▶ _Document section_

Your problem is social, not technical, so requires a social solution
From his point of view, you used a CD you brought in to make the computer run a different OS, and you had a network administrator's prompt on your laptop. If you appear to bypass his security, it's going to break his trust in you.
You can't solve this problem by trying to convince him there's no technical problem.
(Plenty of folk have been told by proprietary manufacturers that open-source software is a security risk, and they may well interpret the heartbleed bug as confirmation.)
Avoid winning the argument
What is a good way to convince him that I am not doing anything I shouldn't?
(Of course, first permanently stop doing anything he could possibly mistake for improper use of the IT facilities. This is step 0. If it's not necessary work that's done in the usual way, it's not what he feels the equipment is for.)
Unfortunately, it's very important to realise that proving you were harmless will involve him learning something from you during his disagreement with you, and he can't enjoy that, so proof will make the interpersonal situation worse not better.
Involving any authority figures (your parents, other staff) or any technical experts (web pages, any friends who also understand) will make him feel attacked or humiliated and you will provoke hatred - avoid!
Show you're a help not a hindrance
Change your aim to "What is a good way to convince him to trust me?"

▶ _Data for analysis_

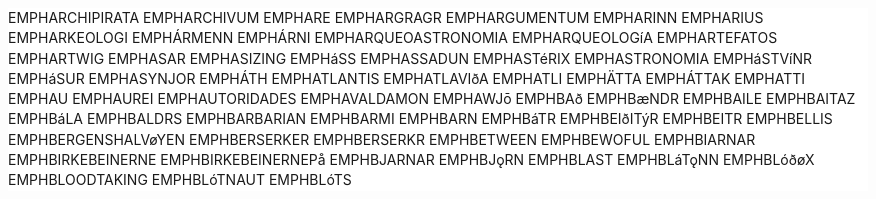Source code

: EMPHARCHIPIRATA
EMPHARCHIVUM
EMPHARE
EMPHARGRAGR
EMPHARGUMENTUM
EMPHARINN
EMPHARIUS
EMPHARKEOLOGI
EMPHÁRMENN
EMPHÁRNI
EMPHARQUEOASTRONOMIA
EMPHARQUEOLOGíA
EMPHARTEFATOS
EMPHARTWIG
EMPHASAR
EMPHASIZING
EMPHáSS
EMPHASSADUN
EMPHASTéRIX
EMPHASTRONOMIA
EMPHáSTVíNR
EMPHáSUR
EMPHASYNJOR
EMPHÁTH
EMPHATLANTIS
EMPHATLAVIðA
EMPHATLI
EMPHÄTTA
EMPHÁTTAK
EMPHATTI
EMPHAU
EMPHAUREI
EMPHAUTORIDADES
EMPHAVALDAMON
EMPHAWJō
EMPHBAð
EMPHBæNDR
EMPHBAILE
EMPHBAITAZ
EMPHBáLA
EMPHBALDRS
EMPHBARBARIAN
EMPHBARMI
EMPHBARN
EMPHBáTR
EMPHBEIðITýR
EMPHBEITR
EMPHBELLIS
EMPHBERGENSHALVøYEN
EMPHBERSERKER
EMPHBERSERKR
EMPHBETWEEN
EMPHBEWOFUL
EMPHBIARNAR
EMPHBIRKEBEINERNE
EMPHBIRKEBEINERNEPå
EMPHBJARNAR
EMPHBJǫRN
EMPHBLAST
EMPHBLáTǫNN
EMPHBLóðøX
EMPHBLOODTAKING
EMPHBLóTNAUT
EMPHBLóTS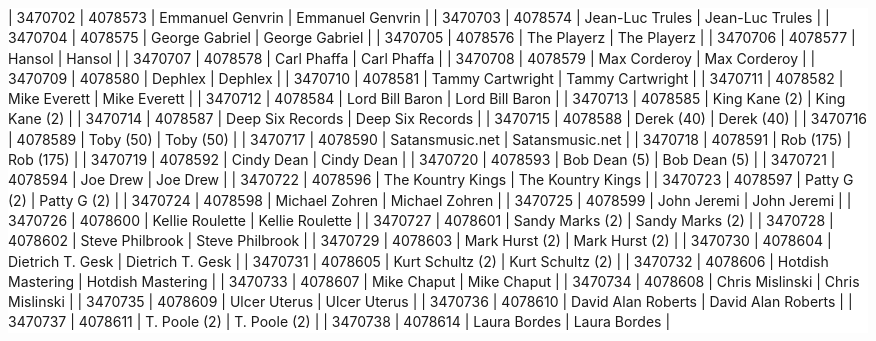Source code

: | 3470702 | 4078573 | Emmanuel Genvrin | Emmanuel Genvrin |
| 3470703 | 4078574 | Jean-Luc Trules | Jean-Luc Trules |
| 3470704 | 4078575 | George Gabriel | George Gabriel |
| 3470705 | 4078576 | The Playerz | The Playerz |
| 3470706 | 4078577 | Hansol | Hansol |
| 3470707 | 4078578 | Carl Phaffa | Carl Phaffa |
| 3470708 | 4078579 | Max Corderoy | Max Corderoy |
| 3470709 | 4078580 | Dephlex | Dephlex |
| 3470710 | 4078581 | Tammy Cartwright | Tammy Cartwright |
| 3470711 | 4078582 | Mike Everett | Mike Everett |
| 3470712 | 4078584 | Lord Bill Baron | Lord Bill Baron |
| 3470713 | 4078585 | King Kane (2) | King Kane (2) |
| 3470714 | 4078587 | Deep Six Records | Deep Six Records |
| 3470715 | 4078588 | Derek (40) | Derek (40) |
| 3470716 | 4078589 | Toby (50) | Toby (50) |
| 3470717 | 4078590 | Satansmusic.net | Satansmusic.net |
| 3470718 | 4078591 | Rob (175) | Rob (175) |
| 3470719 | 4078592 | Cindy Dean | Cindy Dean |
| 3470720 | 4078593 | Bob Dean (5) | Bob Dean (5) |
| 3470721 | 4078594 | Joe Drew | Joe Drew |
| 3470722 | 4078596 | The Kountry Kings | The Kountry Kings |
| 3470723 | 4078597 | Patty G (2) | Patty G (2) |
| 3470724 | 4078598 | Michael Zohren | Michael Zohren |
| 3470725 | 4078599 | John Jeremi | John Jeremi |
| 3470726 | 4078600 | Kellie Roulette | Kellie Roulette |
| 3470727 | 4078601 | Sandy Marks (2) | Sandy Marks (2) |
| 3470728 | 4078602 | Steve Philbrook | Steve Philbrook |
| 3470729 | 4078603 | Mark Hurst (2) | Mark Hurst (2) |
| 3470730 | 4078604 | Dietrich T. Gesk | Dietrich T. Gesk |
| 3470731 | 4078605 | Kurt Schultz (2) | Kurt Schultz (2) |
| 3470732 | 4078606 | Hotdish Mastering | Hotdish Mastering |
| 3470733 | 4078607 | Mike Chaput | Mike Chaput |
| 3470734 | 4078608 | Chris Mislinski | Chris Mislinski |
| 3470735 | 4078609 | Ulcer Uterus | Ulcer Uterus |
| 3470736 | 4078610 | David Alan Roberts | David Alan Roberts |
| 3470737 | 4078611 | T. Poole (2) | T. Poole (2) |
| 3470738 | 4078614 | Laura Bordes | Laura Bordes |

▶ _Work required_
Could you extract the advice on earning trust in full, word for word? The listing is separate material, unrelated to the advice on earning trust.

▶ _Exercise output_
Your problem is social, not technical, so requires a social solution
From his point of view, you used a CD you brought in to make the computer run a different OS, and you had a network administrator's prompt on your laptop. If you appear to bypass his security, it's going to break his trust in you.
You can't solve this problem by trying to convince him there's no technical problem.
(Plenty of folk have been told by proprietary manufacturers that open-source software is a security risk, and they may well interpret the heartbleed bug as confirmation.)
Avoid winning the argument
What is a good way to convince him that I am not doing anything I shouldn't?
(Of course, first permanently stop doing anything he could possibly mistake for improper use of the IT facilities. This is step 0. If it's not necessary work that's done in the usual way, it's not what he feels the equipment is for.)
Unfortunately, it's very important to realise that proving you were harmless will involve him learning something from you during his disagreement with you, and he can't enjoy that, so proof will make the interpersonal situation worse not better.
Involving any authority figures (your parents, other staff) or any technical experts (web pages, any friends who also understand) will make him feel attacked or humiliated and you will provoke hatred - avoid!
Show you're a help not a hindrance
Change your aim to "What is a good way to convince him to trust me?"